:: Ziel der Aufgabe ::
Ersetzen Sie in allen folgenden Einträgen „Track“ durch „Follow“ und geben Sie die Einträge ansonsten unverändert wieder. Die Bilder lassen Sie in der Antwort weg.

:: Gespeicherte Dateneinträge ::
——————
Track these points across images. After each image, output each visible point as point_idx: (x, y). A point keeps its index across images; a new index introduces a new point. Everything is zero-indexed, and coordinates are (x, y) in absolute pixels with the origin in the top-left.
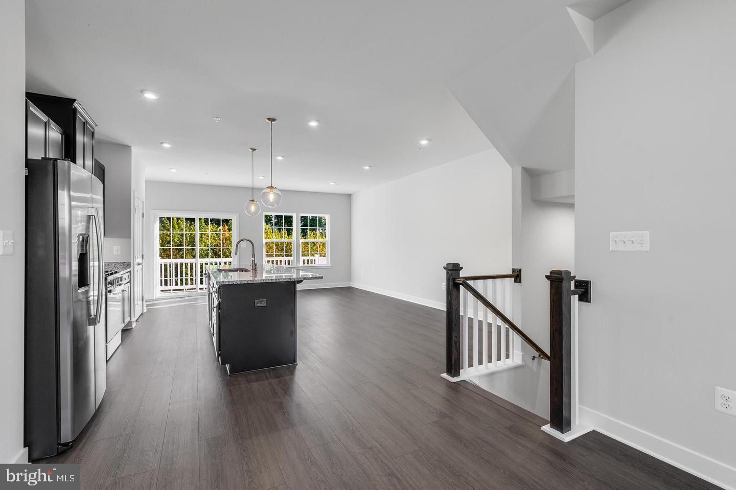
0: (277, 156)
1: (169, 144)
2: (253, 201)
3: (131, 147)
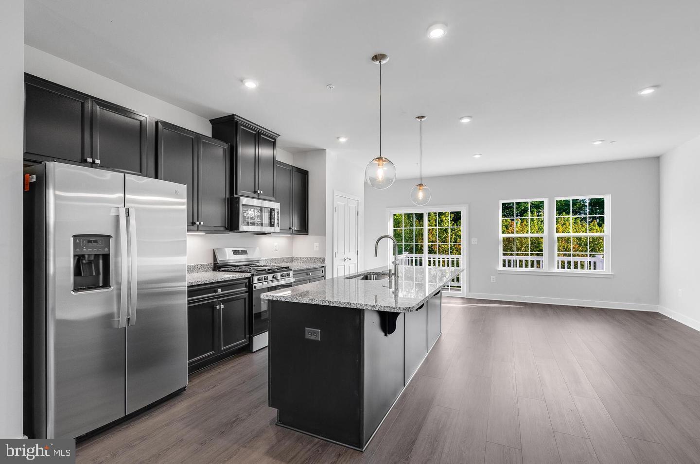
——————
:: Ausgabe ::
Follow these points across images. After each image, output each visible point as point_idx: (x, y). A point keeps its index across images; a new index introduces a new point. Everything is zero-indexed, and coordinates are (x, y) in absolute pixels with the origin in the top-left.
0: (277, 156)
1: (169, 144)
2: (253, 201)
3: (131, 147)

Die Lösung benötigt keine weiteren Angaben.